Lots of America’s pawn shops are one-outlet businesses, but there are chains, too. Here’s a feature about a fast-growing chain in the Southeast.
We find it interesting because the interviewer asked about “the seedy reputation of the pawn business.”
Rather than pretending it doesn’t exist, more and more pawn businesses are tackling this issue in public. (Maybe it helps that the reputation of non-fringe lenders has gotten more seedy since 2008.)
Anyhow, Robbie Whitten has a good, succinct response to that question:
We’ve been fighting negative images for years. Pawn shops can be kind of shady, but the reality TV shows have been a big boost to the industry and its reputation. Now a lot of mom-and-pop shops are cleaning up their stores to take advantage of the interest.
There are a lot of new customers coming in who say they’ve never been in a pawn shop and want to check it out. We don’t want them to feel like they’re in a pawn shop. On one side we want them to think they’re in a fine jewelry store, and in the sporting goods section we want them to think they’re in a Bass Pro shop, with a department store in between.

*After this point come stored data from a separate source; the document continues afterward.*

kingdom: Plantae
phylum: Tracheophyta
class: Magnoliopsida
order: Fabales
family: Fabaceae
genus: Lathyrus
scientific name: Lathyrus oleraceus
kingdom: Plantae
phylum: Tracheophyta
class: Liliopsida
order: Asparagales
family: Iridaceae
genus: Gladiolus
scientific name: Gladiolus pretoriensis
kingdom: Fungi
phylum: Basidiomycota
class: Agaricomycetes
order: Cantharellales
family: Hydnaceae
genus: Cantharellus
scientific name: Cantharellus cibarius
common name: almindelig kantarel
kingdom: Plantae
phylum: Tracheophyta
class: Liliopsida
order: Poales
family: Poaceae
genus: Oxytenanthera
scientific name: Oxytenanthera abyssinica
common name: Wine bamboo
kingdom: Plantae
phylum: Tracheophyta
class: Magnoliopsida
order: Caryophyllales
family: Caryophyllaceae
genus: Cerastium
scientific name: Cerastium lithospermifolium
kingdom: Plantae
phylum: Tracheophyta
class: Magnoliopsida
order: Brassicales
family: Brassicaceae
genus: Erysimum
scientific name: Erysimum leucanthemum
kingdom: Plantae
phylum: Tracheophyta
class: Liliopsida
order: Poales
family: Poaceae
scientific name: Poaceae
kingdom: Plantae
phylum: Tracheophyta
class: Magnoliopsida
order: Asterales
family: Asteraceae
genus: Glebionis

Later in the interview, Whitten says:
There are lots of guys, like real-estate agents, who were making six figures that are now living on 40 grand. They can’t borrow $3,000 or $4,000 from the bank anymore–they just don’t make those types of personal loans. The term we like to use in the industry is “underbanked.” But these people have lots of nice tangible assets. They might have a Rolex or a $500 Ping driver they can sell.
That’s where Kamaaina Loan gets a lot of its resale merchandise. We even have a Private Viewing Room for customers who (we think) are either embarrassed to be seen in the pawn lobby or, perhaps, don;t want to be seen making a $50,000 cash transaction.
Economists list pawn shops as “fringe banking” institutions, because they serve what Whitten calls the “underbanked.” At least a quarter of Americans don’t have an account with a commercial bank. And not all of them are wearing Rolexes.
We prefer to think of ourselves as the most democratic of all “banks.” If your income is $100,00o-plus, we’ll be happy to serve you. And if it’s $10,0o0-minus, we’ll be happy to serve you.